23 NYCRR 500のセクション500.01では、「上級幹部(Senior Officer)」を「対象エンティティの運営、セキュリティ、情報システム、コンプライアンスおよび/またはリスクの管理を担当する個人または個人の集団(共同で活動する場合も委員会として活動する場合も含む)」と定義しています。

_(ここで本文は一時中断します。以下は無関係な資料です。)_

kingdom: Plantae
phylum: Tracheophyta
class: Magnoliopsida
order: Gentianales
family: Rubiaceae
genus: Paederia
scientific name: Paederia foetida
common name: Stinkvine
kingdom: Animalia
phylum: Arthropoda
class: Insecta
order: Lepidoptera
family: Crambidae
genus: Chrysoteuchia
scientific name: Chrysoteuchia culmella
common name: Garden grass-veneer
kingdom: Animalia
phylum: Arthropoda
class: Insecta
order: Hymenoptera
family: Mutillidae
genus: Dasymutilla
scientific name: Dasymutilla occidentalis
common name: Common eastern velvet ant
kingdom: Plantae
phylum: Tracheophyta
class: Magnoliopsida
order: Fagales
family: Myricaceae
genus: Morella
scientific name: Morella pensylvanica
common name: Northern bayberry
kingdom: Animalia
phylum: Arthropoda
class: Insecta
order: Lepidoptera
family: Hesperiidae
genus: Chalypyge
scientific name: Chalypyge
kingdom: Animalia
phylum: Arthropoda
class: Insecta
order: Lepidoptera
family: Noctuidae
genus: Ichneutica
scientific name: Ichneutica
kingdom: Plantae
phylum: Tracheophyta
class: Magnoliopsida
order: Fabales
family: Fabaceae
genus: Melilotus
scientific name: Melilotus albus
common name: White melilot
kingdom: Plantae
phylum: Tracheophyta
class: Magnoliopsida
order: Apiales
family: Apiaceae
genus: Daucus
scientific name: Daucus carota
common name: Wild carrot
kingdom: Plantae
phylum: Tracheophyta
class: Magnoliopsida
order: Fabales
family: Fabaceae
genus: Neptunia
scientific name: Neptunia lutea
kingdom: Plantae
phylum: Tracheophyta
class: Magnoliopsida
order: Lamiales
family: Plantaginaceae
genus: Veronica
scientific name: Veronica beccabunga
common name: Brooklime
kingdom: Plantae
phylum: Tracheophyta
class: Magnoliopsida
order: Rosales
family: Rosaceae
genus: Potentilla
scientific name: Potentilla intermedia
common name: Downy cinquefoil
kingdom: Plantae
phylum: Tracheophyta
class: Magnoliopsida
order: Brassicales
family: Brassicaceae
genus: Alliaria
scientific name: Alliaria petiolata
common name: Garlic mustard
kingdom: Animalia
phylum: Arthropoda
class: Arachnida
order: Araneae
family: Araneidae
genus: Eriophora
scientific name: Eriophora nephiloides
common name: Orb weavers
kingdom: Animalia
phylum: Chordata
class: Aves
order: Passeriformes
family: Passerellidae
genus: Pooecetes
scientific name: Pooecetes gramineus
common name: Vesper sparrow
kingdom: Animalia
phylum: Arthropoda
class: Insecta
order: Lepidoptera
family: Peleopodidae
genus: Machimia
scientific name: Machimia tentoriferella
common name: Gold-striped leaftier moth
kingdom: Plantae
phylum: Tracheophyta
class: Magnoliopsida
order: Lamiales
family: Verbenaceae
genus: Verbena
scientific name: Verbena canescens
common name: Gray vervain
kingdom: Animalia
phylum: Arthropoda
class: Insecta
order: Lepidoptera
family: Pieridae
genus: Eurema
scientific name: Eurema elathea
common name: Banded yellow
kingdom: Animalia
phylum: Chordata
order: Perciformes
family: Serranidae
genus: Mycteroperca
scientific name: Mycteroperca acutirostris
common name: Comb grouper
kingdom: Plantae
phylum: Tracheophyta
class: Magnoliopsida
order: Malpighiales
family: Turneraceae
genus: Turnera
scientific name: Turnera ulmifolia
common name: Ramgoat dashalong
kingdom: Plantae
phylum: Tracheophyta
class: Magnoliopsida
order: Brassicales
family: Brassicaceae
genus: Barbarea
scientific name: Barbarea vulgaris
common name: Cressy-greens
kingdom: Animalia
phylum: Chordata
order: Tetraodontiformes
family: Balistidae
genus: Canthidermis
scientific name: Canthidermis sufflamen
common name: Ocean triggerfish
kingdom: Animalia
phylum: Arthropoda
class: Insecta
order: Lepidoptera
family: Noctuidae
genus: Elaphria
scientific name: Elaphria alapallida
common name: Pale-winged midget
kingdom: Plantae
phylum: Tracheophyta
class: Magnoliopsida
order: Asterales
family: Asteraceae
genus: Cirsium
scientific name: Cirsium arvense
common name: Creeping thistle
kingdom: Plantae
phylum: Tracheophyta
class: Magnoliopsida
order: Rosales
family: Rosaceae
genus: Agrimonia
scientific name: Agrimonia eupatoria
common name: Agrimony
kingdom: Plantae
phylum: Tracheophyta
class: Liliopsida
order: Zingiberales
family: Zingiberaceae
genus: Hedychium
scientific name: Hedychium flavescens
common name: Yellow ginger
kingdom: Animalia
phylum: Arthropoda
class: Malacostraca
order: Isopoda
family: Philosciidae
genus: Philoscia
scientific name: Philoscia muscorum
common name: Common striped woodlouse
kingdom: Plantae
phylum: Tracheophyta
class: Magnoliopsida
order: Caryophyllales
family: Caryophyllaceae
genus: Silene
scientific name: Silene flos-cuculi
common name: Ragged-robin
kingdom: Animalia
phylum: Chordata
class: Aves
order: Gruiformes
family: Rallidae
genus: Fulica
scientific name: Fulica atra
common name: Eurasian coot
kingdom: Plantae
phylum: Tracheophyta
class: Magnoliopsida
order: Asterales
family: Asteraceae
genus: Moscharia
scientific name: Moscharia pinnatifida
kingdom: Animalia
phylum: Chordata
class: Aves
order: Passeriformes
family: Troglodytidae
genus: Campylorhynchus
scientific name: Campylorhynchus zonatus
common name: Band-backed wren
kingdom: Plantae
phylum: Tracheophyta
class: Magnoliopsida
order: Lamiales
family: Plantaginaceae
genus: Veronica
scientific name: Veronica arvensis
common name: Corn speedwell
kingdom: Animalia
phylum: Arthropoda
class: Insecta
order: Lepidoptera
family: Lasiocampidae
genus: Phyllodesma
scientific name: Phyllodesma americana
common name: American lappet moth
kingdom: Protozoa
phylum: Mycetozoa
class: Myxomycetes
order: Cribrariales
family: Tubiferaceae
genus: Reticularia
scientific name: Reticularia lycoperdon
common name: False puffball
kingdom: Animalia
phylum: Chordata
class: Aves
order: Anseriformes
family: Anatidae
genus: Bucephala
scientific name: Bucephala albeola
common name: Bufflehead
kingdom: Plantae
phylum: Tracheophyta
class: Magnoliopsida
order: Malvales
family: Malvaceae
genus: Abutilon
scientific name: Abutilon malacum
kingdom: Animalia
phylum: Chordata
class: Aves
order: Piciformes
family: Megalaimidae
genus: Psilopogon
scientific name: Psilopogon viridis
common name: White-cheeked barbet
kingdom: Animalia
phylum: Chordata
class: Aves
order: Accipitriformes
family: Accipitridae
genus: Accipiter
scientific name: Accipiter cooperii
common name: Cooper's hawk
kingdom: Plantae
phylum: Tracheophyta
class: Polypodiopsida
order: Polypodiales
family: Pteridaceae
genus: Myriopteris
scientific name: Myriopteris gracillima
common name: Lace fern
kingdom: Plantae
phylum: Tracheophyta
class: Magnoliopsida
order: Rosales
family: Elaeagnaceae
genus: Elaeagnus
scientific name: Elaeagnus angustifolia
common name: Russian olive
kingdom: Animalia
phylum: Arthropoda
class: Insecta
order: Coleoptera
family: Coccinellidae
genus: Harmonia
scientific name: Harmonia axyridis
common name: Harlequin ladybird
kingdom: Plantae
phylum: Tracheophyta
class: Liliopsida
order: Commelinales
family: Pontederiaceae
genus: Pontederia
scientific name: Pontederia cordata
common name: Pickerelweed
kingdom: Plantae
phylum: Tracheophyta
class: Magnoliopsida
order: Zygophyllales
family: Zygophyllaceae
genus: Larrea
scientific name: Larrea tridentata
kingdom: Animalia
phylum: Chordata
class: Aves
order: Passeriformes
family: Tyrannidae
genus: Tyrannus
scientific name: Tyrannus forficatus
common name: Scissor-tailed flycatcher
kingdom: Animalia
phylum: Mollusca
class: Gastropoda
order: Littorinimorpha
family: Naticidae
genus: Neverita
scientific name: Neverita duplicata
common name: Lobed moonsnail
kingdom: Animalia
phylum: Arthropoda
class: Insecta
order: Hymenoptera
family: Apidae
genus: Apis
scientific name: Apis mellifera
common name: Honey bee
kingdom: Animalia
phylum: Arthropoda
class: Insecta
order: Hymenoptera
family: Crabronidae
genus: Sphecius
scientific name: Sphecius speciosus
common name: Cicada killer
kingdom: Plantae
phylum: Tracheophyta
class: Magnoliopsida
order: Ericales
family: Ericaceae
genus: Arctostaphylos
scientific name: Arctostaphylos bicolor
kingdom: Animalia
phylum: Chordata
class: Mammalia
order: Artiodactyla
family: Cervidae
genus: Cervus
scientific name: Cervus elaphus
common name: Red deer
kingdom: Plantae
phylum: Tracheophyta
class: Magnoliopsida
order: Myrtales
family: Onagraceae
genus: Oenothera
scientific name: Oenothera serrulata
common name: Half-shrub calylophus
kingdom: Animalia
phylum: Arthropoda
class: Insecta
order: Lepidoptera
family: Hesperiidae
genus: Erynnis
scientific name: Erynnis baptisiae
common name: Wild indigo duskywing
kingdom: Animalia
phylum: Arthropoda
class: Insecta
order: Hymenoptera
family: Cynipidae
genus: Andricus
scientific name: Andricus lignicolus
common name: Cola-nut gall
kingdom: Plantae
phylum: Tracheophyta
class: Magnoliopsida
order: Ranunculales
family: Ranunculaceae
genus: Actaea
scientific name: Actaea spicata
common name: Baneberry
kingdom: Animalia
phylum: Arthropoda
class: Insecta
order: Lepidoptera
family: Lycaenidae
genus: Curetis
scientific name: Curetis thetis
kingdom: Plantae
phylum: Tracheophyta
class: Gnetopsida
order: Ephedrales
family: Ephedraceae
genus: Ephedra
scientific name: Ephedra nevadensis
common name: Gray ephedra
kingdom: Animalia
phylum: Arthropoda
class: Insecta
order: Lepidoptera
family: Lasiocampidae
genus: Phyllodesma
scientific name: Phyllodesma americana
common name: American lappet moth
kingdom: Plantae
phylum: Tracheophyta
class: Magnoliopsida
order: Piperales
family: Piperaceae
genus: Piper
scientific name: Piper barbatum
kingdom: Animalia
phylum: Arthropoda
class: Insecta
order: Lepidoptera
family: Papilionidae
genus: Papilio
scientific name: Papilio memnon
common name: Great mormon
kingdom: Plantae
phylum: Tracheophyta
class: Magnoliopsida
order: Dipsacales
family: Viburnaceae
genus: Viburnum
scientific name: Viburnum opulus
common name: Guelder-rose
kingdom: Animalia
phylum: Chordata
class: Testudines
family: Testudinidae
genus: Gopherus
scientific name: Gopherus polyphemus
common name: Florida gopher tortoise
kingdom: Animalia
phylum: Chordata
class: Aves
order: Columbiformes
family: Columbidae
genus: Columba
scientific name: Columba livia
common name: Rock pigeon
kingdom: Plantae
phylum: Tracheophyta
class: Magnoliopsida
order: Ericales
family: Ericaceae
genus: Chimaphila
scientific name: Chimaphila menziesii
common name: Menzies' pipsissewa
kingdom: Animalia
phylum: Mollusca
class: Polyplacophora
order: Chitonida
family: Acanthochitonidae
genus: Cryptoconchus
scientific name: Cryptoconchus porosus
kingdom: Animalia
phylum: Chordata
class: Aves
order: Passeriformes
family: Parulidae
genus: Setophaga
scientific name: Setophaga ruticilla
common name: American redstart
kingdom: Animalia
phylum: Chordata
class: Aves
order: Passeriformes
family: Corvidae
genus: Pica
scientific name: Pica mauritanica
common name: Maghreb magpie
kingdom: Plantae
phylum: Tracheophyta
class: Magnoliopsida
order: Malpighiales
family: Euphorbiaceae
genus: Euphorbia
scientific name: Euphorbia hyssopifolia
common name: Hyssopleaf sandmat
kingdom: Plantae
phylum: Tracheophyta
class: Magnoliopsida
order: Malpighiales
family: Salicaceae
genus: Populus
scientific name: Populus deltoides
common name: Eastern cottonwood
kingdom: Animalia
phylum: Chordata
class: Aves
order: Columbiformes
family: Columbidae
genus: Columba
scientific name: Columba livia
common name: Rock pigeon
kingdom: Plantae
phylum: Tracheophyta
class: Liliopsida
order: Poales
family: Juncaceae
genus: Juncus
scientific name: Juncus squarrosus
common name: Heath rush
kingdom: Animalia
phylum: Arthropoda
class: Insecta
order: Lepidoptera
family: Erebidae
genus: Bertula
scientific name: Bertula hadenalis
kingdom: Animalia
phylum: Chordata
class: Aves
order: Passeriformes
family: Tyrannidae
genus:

DFS認証(DFS Certification)とは?
DFSの規制対象となるすべての事業者は、サイバーセキュリティプログラムを維持するために、DFSのコンプライアンス認証を取得しなければなりません。この認証書は毎年提出が義務付けられており、組織の最高位の役員とCISOによって署名されます。
誰がNYDFS規制に準拠する必要があるのか?
以下のいずれかに該当する企業は「小型企業(Small Company)」として扱われ、一部の要件が免除されます:従業員が10人未満である、過去3年間の各年度においてニューヨーク州での総収入が500万ドル未満である、または年末時点の資産が1,000万ドル未満である。
DFS 500とは?
DFS 500規制は州レベルで制定されたもので、顧客情報の保護と情報技術システムの適合性を確保することを目的としています。ニューヨーク州では、この規制により顧客情報の保護と、規制対象事業者のITシステムの完全性・安全性が促進されています。
NYDFS規制の適用範囲は?
NYDFSサイバーセキュリティ規制の対象となるのは、DFSからライセンス、登録、認可を受けている事業者、またはその他の形で特定のサイバー関連業務の実施が認められている事業者です。さらに、規制対象事業者にサービスを提供する非規制のサードパーティプロバイダーも、間接的にこの規制の影響を受けます。
NYDFSコンプライアンスとは?
この新規制は、NYDFSが金融機関に課した新しいサイバーセキュリティ要件の一つです。正式名称は「NYDFSサイバーセキュリティ規制(23 NYCRR Part 500)」で、ニューヨーク州金融サービス局の規制体系の一部として位置づけられています。規制対象事業者と非規制の第三者サービスプロバイダーとの間の取り決めも含まれています。
ニューヨーク・サイバーセキュリティ規制の内容は?
NYDFSサイバーセキュリティ規制では、対象組織に対して以下のことが義務付けられています:
・詳細なサイバーセキュリティ計画の策定
・最高情報セキュリティ責任者(CISO)の任命
・包括的なサイバーセキュリティポリシーの制定
・情報セキュリティプログラムの開始と継続的な維持
NYDFSサイバーセキュリティ規制の対象者は?
以下のいずれかに該当する企業は「小型企業」として一部の要件が免除されます:
・従業員数が10人未満
・過去3年間の各年度の年間総収入が500万ドル未満
・年末時点の資産が1,000万ドル未満
研修と監視に関する規定はどの部分にある?
研修と監視の要件はセクション500.14に定められています。組織は、すべての従業員に対してセキュリティ意識向上研修を実施することが義務付けられています。また、研修内容には、規制の一環として実施されたリスク評価の結果を反映させなければなりません。
NYSサイバーセキュリティとは?
ニューヨーク州の情報技術サービス部門(ITS)は、州のサイバーセキュリティインフラの保護を担当するとともに、全州レベルのサイバーセキュリティ政策、基準、プログラムの調整を行っています。